TASKS AND EXERCISES
(a) From the fuel-economy thread below, list each vehicle component that a reply after the opening post recommends replacing or names as a possible cause of lost mileage.
(b) Extend the fuel-economy thread below, picking up after its final post.

SOURCE EXTRACT
- - - - - - -
Our 2003 sequoia has always gotten poor mpg but my wife likes it, so what can I do, right? She checked it recently (gasp!) and it has gotten worse – down to 10 mpg from 18 mpg. Tire pressure? perfect. Plugs and wires? new condition and clean. Air filter and PCV valve? replaced and gained 3 mpg up to 13 mpg. I am thinking of replacing the EGR valve, but it is really expensive. Can I clean it with a solvent and reuse it? If it is not the EGR valve, maybe the valves? I am running out of ideas. Most of our mileage is local. My wife drives better than most men. I hot dog it and take it mudding much more than she does even though I rarely drive it. Oil is full synthetic and we have normally bought the same gasoline for years. It always starts right up and is otherwise in nearly perfect condition. We have not noticeably lost any horsepower over the last year. What do you suggest?
I suggest you replace the thermostat . . . they can get stuck open after several years, which keeps the vehicle in open loop longer, which wastes more fuel
I would also recommend replacing the upstream (in front of the the converter) oxygen sensors. They play a large part in fuel control, and just because there is no check engine light or fault codes doesn’t mean they’re good as new. A dirty or failing mass air flow sensor can also cause a loss of fuel economy.
Your locality hasn’t switched to ethanol fuel in the last year, has it?
How is the mileage being checked?
Is it done with the gallons required to fill/number of miles traveled division method or is it by estimating a gauge reading or a dashboard readout?
How many miles on it? You state that you “hot dog it and take it mudding much more than she does” so the question of engine wear kind of comes into the picture.
Sometimes it doesn’t take much hotdogging and mudding to send things downhill.
The odds of this being related to the EGR are near zero in my opinion.
- - - - - - -
DATA FOR REVIEW

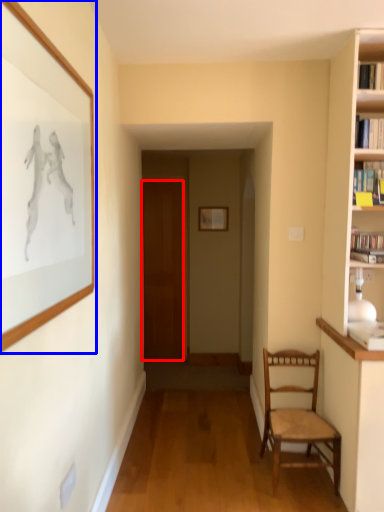
Question: Which object appears farthest to the camera in this image, door (highlighted by a red box) or picture frame (highlighted by a blue box)?

Choices:
 (A) door
 (B) picture frame

Answer: (A)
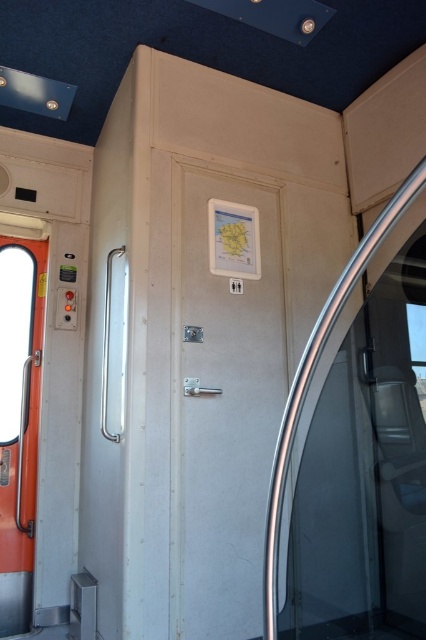
Question: Among these points, which one is farthest from the camera?

Choices:
 (A) (201, 512)
 (B) (5, 406)

Answer: (B)

Question: Which object is the closest to the transparent glass door at right?

Choices:
 (A) orange glossy screen door at left
 (B) white matte door at center

Answer: (B)

Question: Where is white matte door at center located in relation to orange glossy screen door at left in the image?

Choices:
 (A) left
 (B) right

Answer: (B)

Question: Considering the real-world distances, which object is closest to the transparent glass door at right?

Choices:
 (A) orange glossy screen door at left
 (B) white matte door at center

Answer: (B)

Question: Does white matte door at center appear under orange glossy screen door at left?

Choices:
 (A) yes
 (B) no

Answer: (B)

Question: Is white matte door at center smaller than orange glossy screen door at left?

Choices:
 (A) no
 (B) yes

Answer: (A)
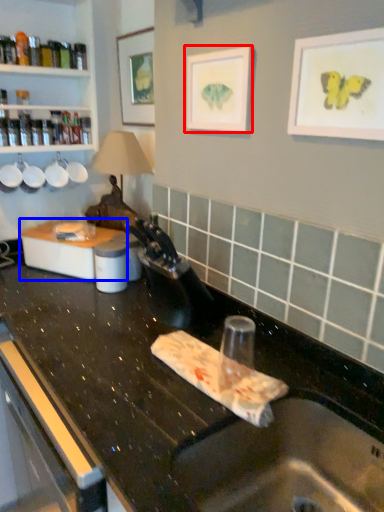
Question: Which of the following is the closest to the observer, picture frame (highlighted by a red box) or appliance (highlighted by a blue box)?

Choices:
 (A) picture frame
 (B) appliance

Answer: (A)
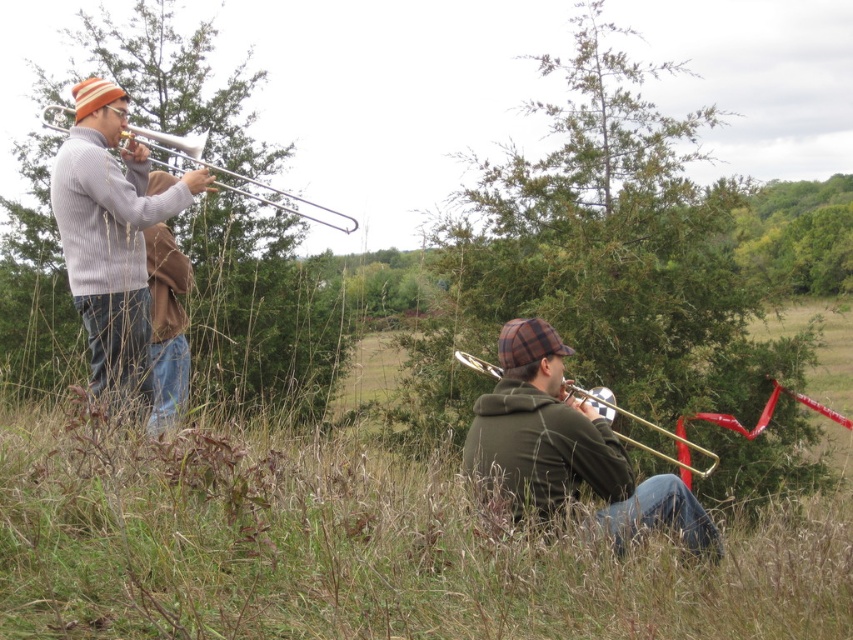
Question: In this image, where is matte silver trombone at left located relative to shiny brass trumpet at lower right?

Choices:
 (A) above
 (B) below

Answer: (A)

Question: Which of the following is the closest to the observer?

Choices:
 (A) matte silver trombone at left
 (B) knit wool sweater at left
 (C) shiny brass trumpet at lower right

Answer: (B)

Question: Which point is farther from the camera taking this photo?

Choices:
 (A) (132, 291)
 (B) (163, 163)

Answer: (B)

Question: Can you confirm if knit wool sweater at left is wider than matte silver trombone at left?

Choices:
 (A) no
 (B) yes

Answer: (A)

Question: Is matte silver trombone at left further to the viewer compared to shiny brass trumpet at lower right?

Choices:
 (A) no
 (B) yes

Answer: (B)

Question: Considering the real-world distances, which object is farthest from the shiny brass trumpet at lower right?

Choices:
 (A) knit wool sweater at left
 (B) matte silver trombone at left

Answer: (B)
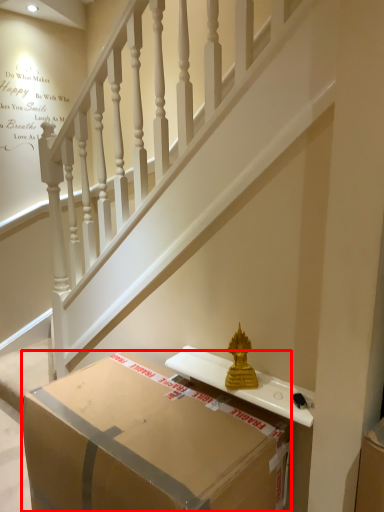
Question: In this image, where is box (annotated by the red box) located relative to stairs?

Choices:
 (A) right
 (B) left

Answer: (B)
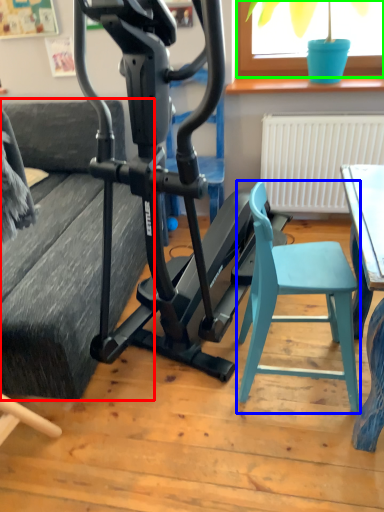
Question: Based on their relative distances, which object is nearer to couch (highlighted by a red box)? Choose from folding chair (highlighted by a blue box) and window screen (highlighted by a green box).

Choices:
 (A) folding chair
 (B) window screen

Answer: (A)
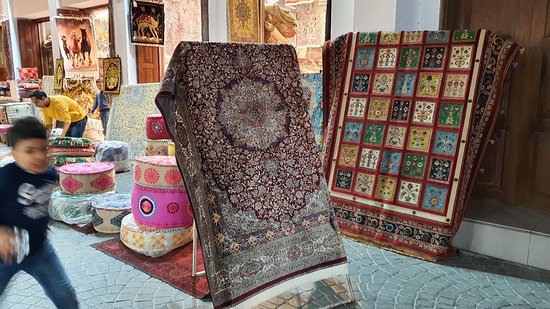
The image size is (550, 309). Identify the location of pillow. (20, 109).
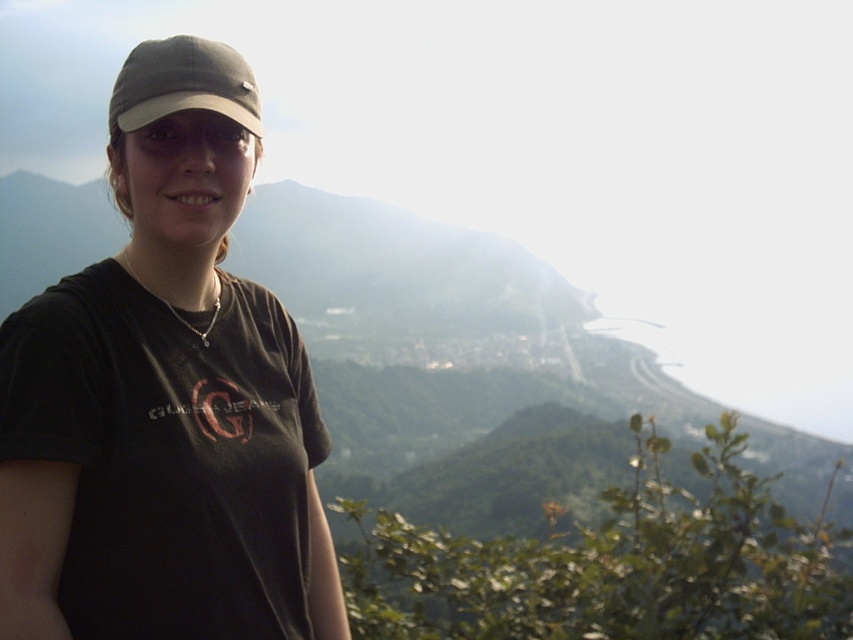
You are a photographer trying to capture a landscape photo. You have two points marked on your camera screen at coordinates point (x=59, y=628) and point (x=109, y=136). Which point is closer to the camera lens?

Point (x=59, y=628) is in front of point (x=109, y=136), so it is closer to the camera lens.

You are a photographer trying to capture a closeup shot of the black matte cap at upper left and the matte gray cap at center. Your camera has a maximum focus range of 1 meter. Can you focus on both caps at the same time?

The black matte cap at upper left is 1.11 meters away from the matte gray cap at center. Since the distance between them exceeds the camera maximum focus range of 1 meter, you cannot focus on both at the same time.

You are a photographer adjusting your camera settings to capture the person in the scene. You notice the black matte cap at upper left is positioned at point (165, 397). If you want to focus on the cap, which direction should you adjust the camera to aim? Remember to consider the coordinate system where the top left corner is 0,0 and the bottom right is 1,1.

The black matte cap at upper left is located at point (165, 397). Since the coordinate system starts at the top left corner as 0,0 and increases towards the bottom right, to focus on the cap, you should adjust the camera to aim slightly to the right and downward from the current position.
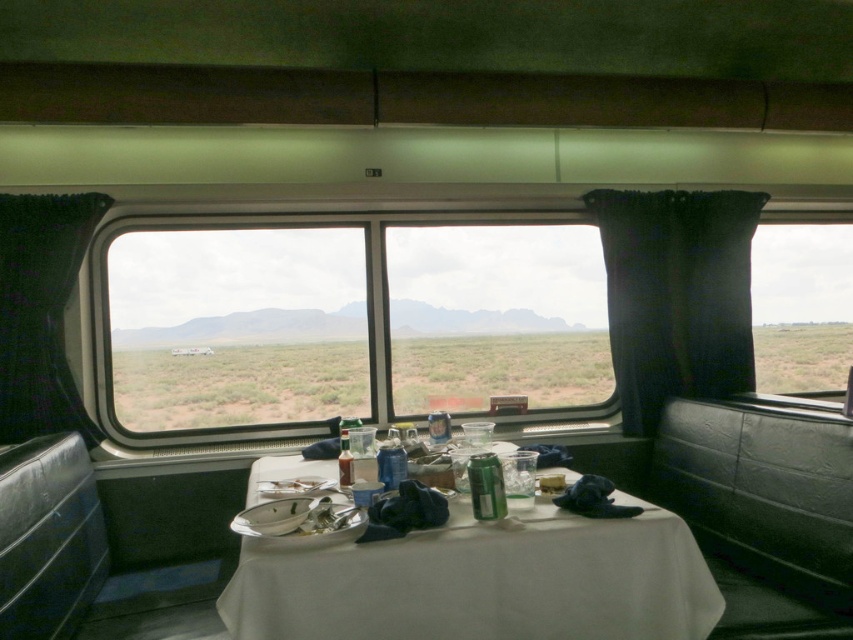
You are a passenger sitting in the train car and want to look outside through the clear glass window at center. However, the white cloth table at center is blocking your view. Can you determine if the window is taller than the table?

The clear glass window at center is taller than white cloth table at center, so yes, the window is taller than the table.

You are a passenger on the train and want to place a 1.5 foot wide book on the table. Is there enough space between the white cloth table at center and the nearest object to fit the book?

The objects on the white cloth table at center are 5.31 feet apart, so there is sufficient space to place a 1.5 foot wide book between them.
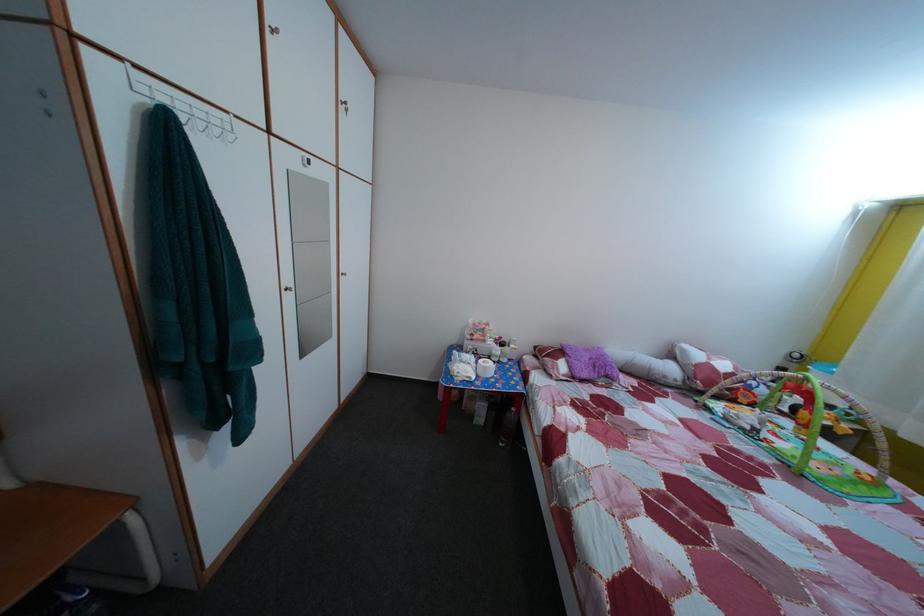
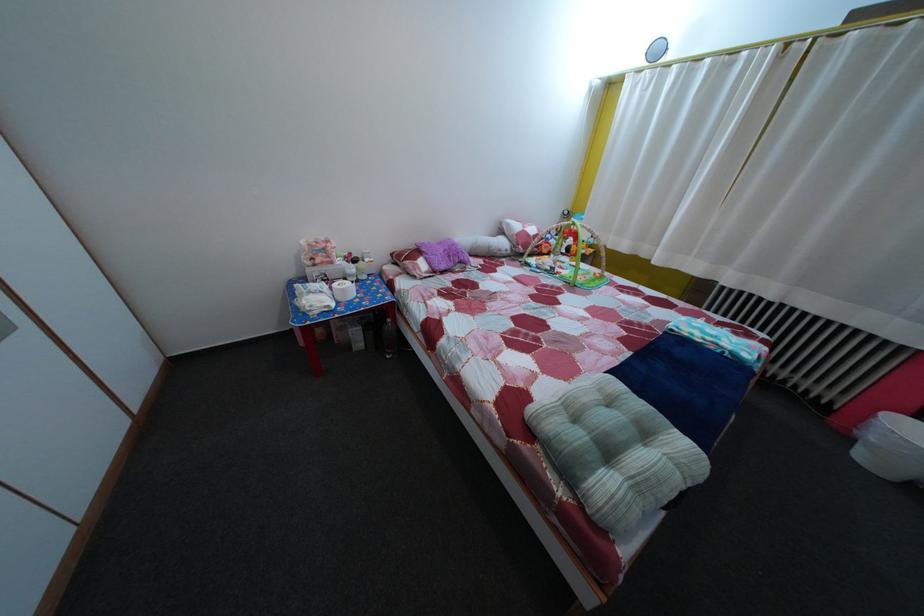
First-person continuous shooting, in which direction is the camera rotating?

The rotation direction of the camera is right-down.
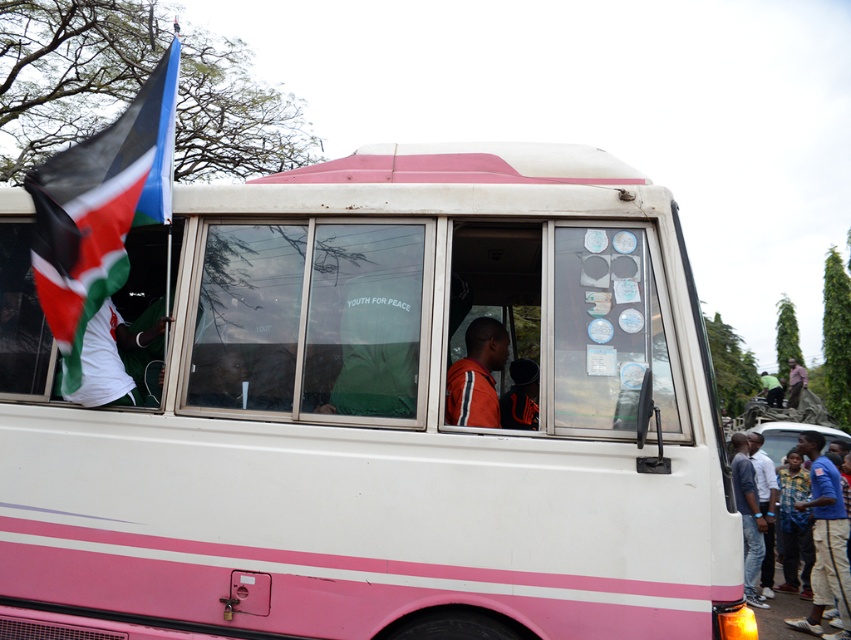
Question: Does tri-color fabric flag at left appear on the left side of dark brown leather jacket at center?

Choices:
 (A) no
 (B) yes

Answer: (B)

Question: Is blue cotton shirt at lower right wider than dark brown leather jacket at center?

Choices:
 (A) no
 (B) yes

Answer: (A)

Question: Which object appears closest to the camera in this image?

Choices:
 (A) orange jersey at center
 (B) tri-color fabric flag at left

Answer: (A)

Question: Is blue cotton shirt at lower right below blue jeans at lower right?

Choices:
 (A) yes
 (B) no

Answer: (B)

Question: Among these points, which one is nearest to the camera?

Choices:
 (A) (335, 266)
 (B) (769, 579)
 (C) (161, 122)

Answer: (A)

Question: Estimate the real-world distances between objects in this image. Which object is farther from the jeans at right?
- - - - - - -
TASK-BY-TASK RESULTS
(a) Thermostat; upstream oxygen sensors; mass air flow sensor.

(b)
You did not mention the mileage on the vehicle…If it’s over 100K miles, then Acemaster’s suggestion to replace the leading oxygen sensors has merit…These critical sensors don’t last forever and they control the fuel mixture…The EGR system is not a productive area for mileage improvement…A stuck brake caliper(s) can destroy mileage, but is usually noticed as a 'Hot wheel" problem…
Thanks, guys! Mileage is coming up on 130K. MPG is being checked the old fashioned way, gallons required to fill and miles driven since last fill up. Gasoline is the same as it has been with 10% ethanol. My offroading in mountain grade is 3 or 4 times a year for an hour or so at a time using 4wd for maybe 30 minutes at a time and she does not take it off road. We live at 5000’ elevation and occasionally take it up over 7000’ around Flagstaff. We have never checked mpg after I have had it off road. Never had a squeak or hot wheels. No fault codes showing up either. Sounds like the oxy sensors are my next step. Any merit to using an additive to clean the valves / injectors?
I think your chasing a ghost. www.fueleconomy.gov reports your 4WD truck getting 13 city, 16 hwy, 14 mixed. User reports have a 14.6 mpg average. Changing out these sensors may gain you 1 more mpg if your lucky. And Toyota wants a pretty penny for OEM O2 sensors.
My brother had one of these. He also loved the truck, but after gasoline hit $4.00 a gallon, he traded it in for a Camry.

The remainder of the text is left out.